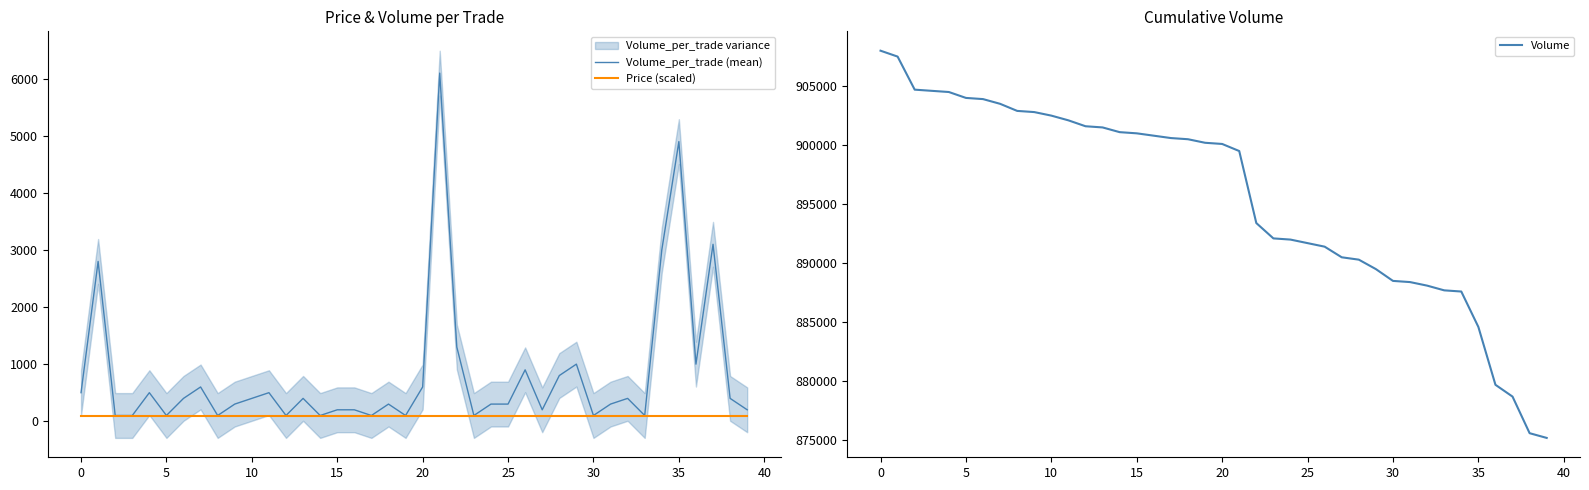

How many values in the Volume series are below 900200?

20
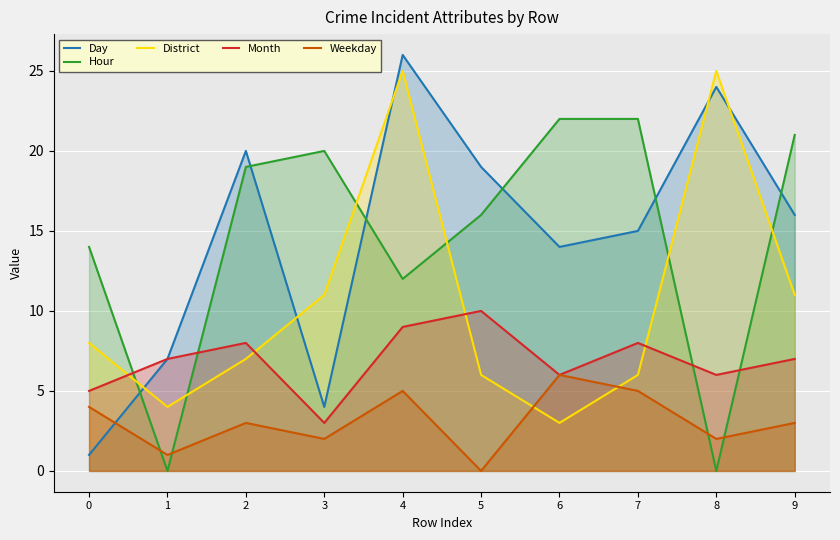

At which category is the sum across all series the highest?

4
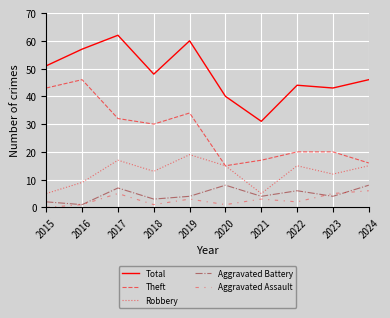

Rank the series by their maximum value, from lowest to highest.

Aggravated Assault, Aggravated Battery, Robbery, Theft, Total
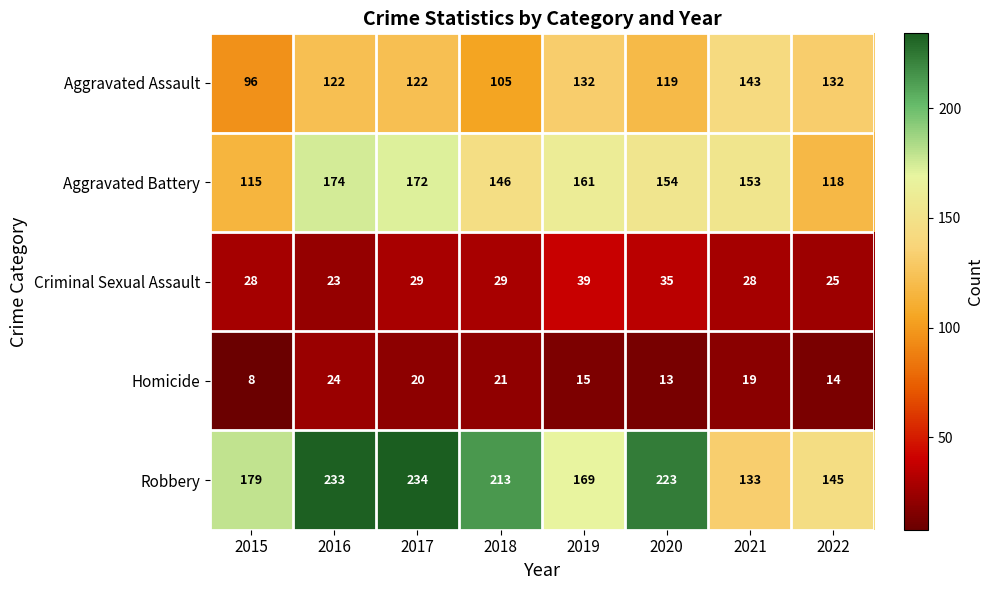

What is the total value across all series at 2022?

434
————
Instructions for the task.
Render every line of the material above as a JSON list of strings, one string per line, skipping blank lines and leaving out the pictures.

Your solution.
[
  "How many values in the Volume series are below 900200?",
  "20",
  "At which category is the sum across all series the highest?",
  "4",
  "Rank the series by their maximum value, from lowest to highest.",
  "Aggravated Assault, Aggravated Battery, Robbery, Theft, Total",
  "What is the total value across all series at 2022?",
  "434"
]